=== Section Start ===
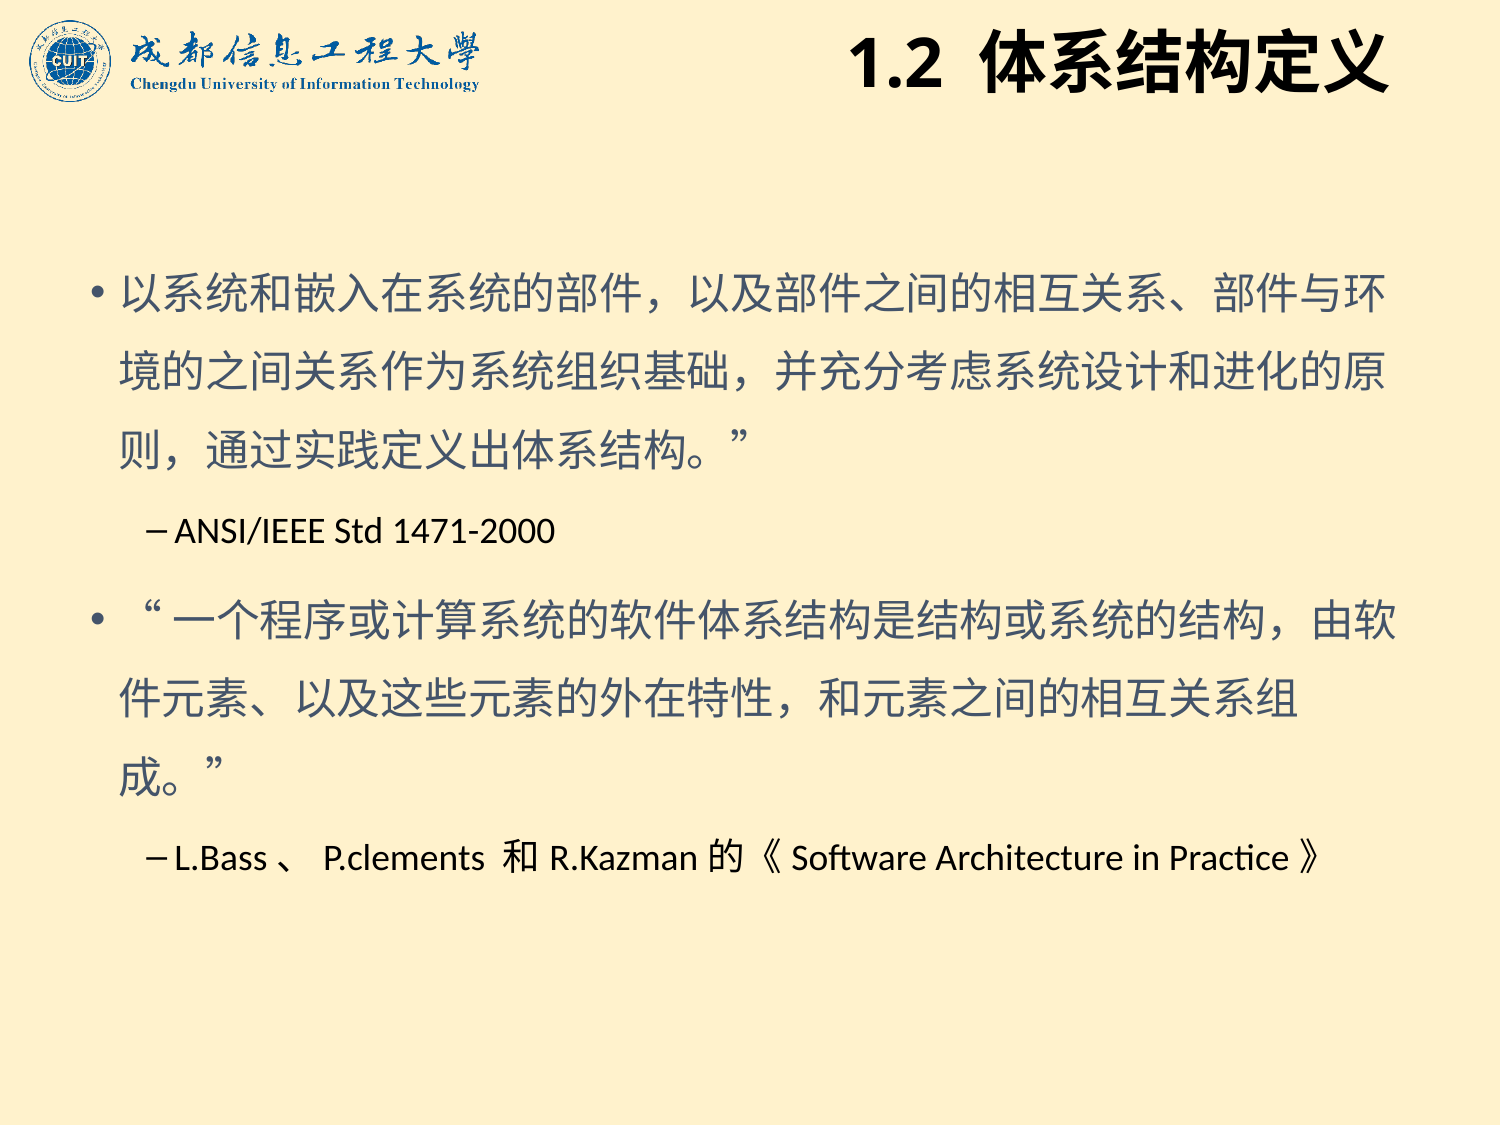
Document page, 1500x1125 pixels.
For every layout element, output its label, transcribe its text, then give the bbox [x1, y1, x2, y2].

list 以系统和嵌入在系统的部件，以及部件之间的相互关系、部件与环境的之间关系作为系统组织基础，并充分考虑系统设计和进化的原则，通过实践定义出体系结构。” ANSI/IEEE Std 1471-2000 “一个程序或计算系统的软件体系结构是结构或系统的结构，由软件元素、以及这些元素的外在特性，和元素之间的相互关系组成。” L.Bass、P.clements 和R.Kazman的《Software Architecture in Practice》 [75, 231, 1425, 1035]
picture [29, 20, 112, 102]
title 1.2 体系结构定义 [112, 20, 1406, 110]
=== Section End ===
### AIM OF THE EXERCISE
Starting at the line that contains "For every layout", retype every line through the end of the records exactly, and nothing else.

### SOLUTION
For every layout element, output its label, transcribe its text, then give the bbox [x1, y1, x2, y2].

list 以系统和嵌入在系统的部件，以及部件之间的相互关系、部件与环境的之间关系作为系统组织基础，并充分考虑系统设计和进化的原则，通过实践定义出体系结构。” ANSI/IEEE Std 1471-2000 “一个程序或计算系统的软件体系结构是结构或系统的结构，由软件元素、以及这些元素的外在特性，和元素之间的相互关系组成。” L.Bass、P.clements 和R.Kazman的《Software Architecture in Practice》 [75, 231, 1425, 1035]
picture [29, 20, 112, 102]
title 1.2 体系结构定义 [112, 20, 1406, 110]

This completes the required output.